• **REQUIREMENT**:
Count the lines in the entries below that contain the word "model". Reply with the number only.

• **WORKING DATA**:
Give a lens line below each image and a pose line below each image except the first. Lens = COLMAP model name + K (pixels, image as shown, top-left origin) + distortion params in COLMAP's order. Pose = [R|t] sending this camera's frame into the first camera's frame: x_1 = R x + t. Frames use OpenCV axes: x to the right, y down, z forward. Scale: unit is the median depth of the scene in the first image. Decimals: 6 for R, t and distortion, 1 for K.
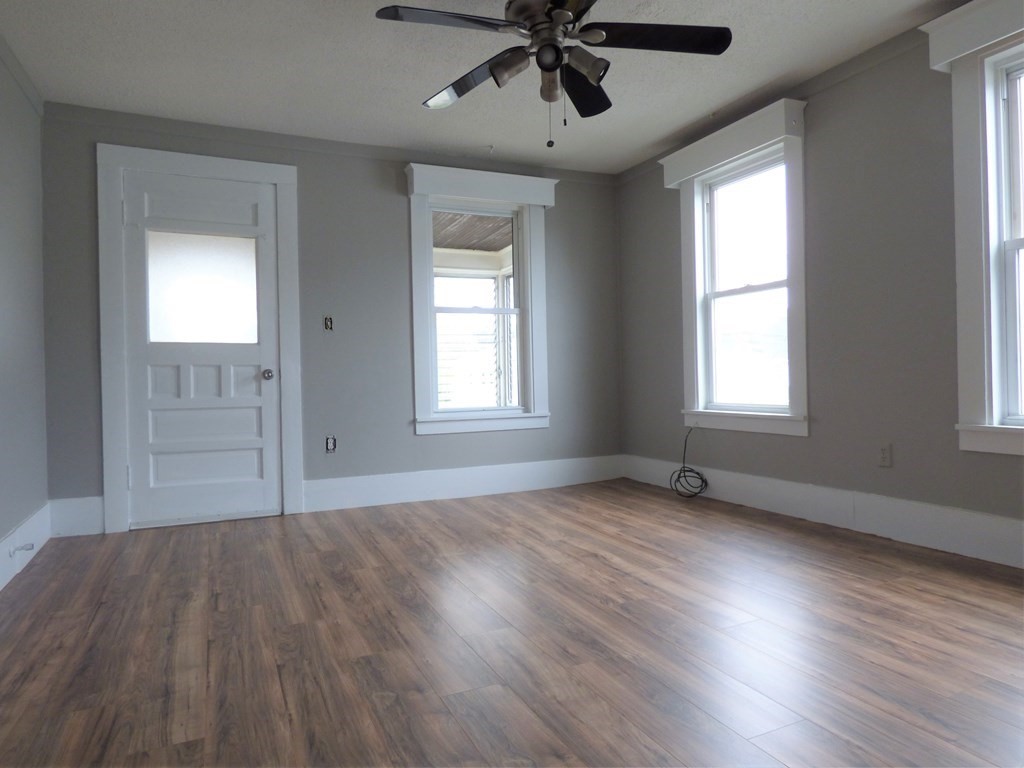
lens RADIAL K [[658.6, 0, 511.8], [0, 658.6, 383.2], [0, 0, 1]] dist [-0.011577, 0.005061]
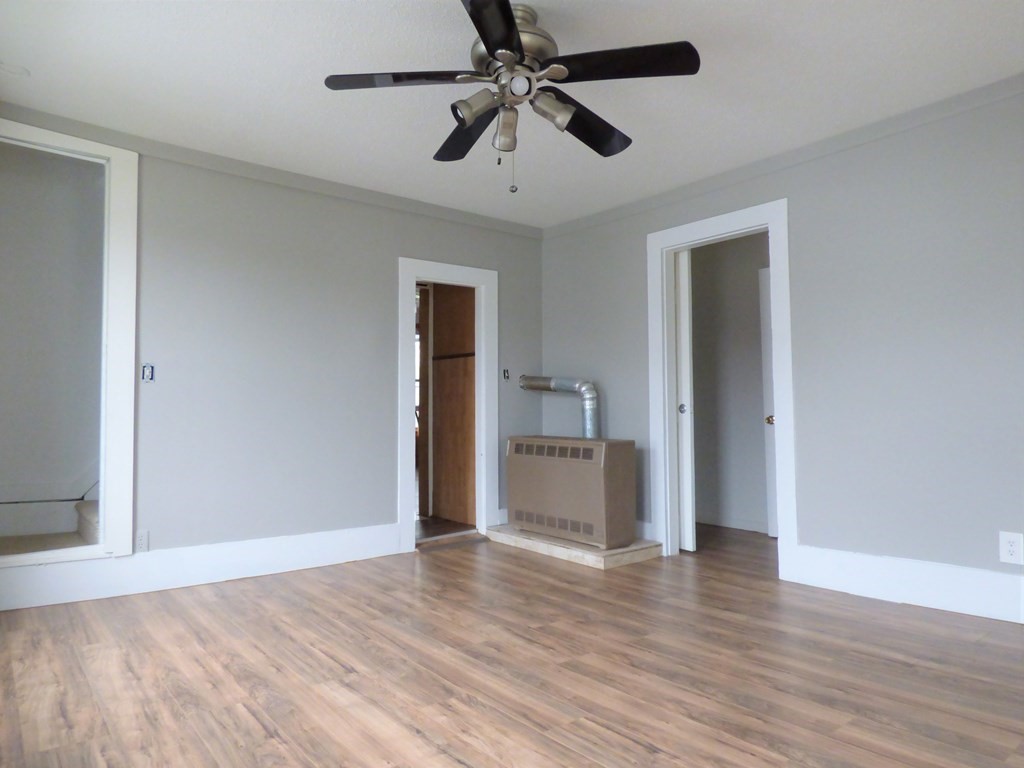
lens RADIAL K [[658.6, 0, 513.0], [0, 658.6, 383.9], [0, 0, 1]] dist [-0.011577, 0.005061]
pose [[-0.967745, 0.025835, -0.250603, 0.299485], [0.031306, 0.999350, -0.017868, -0.059653], [0.249979, -0.025137, -0.967925, 1.892148]]
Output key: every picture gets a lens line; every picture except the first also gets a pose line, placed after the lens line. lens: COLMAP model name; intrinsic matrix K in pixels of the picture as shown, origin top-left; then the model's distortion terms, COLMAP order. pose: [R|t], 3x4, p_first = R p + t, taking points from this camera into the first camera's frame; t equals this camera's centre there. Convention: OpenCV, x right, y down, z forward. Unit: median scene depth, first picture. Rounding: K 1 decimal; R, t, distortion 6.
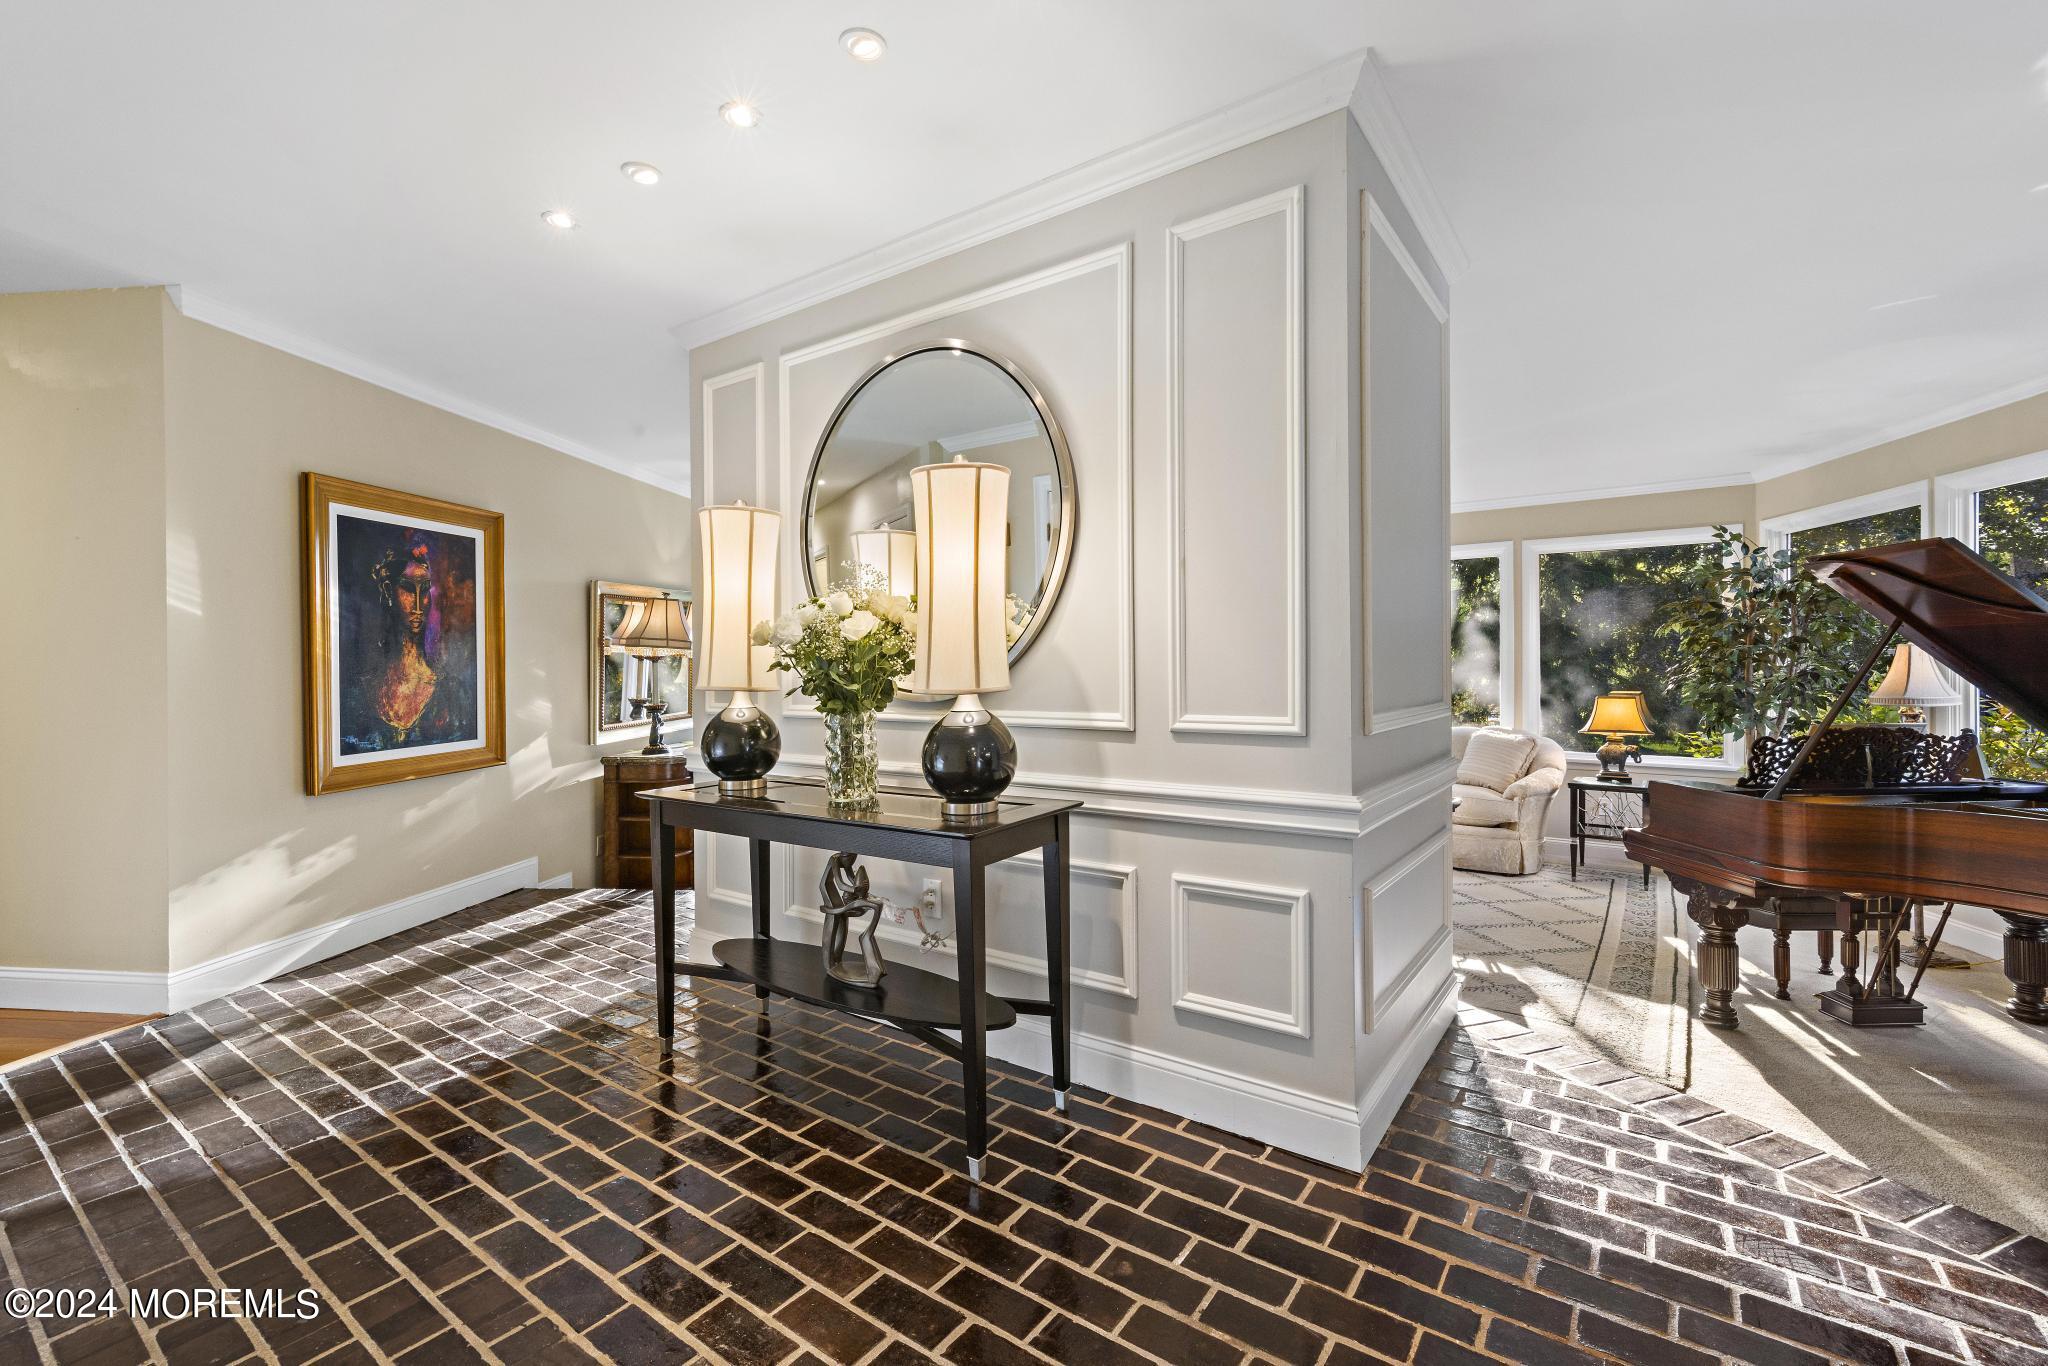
lens RADIAL K [[890.1, 0, 1027.8], [0, 890.1, 672.5], [0, 0, 1]] dist [0.001093, -0.000103]
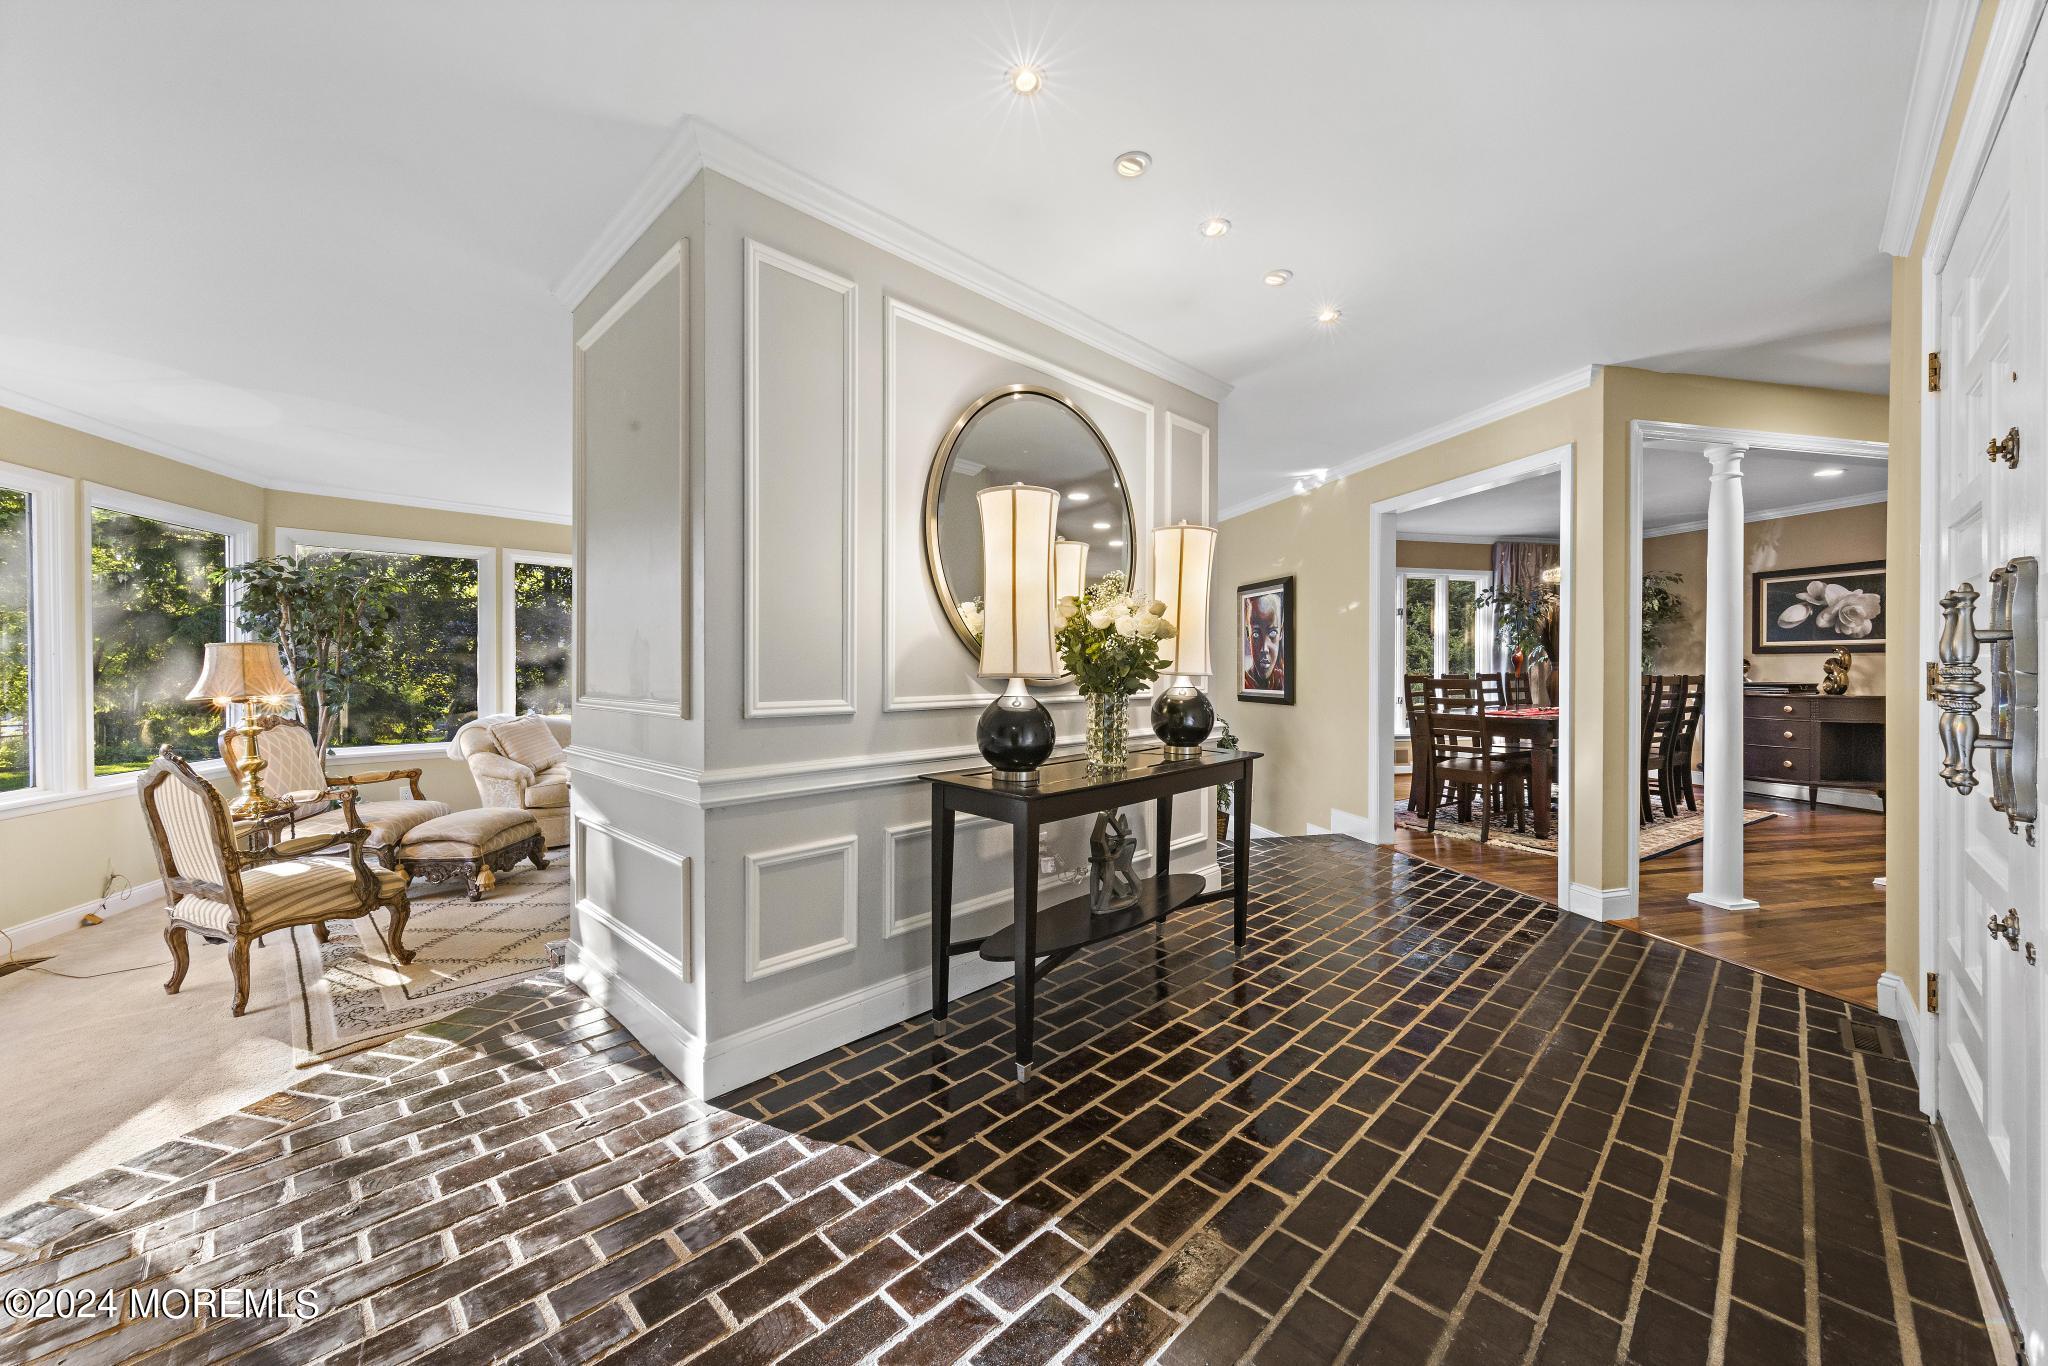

• **ANSWER TO THE EXERCISE**:
2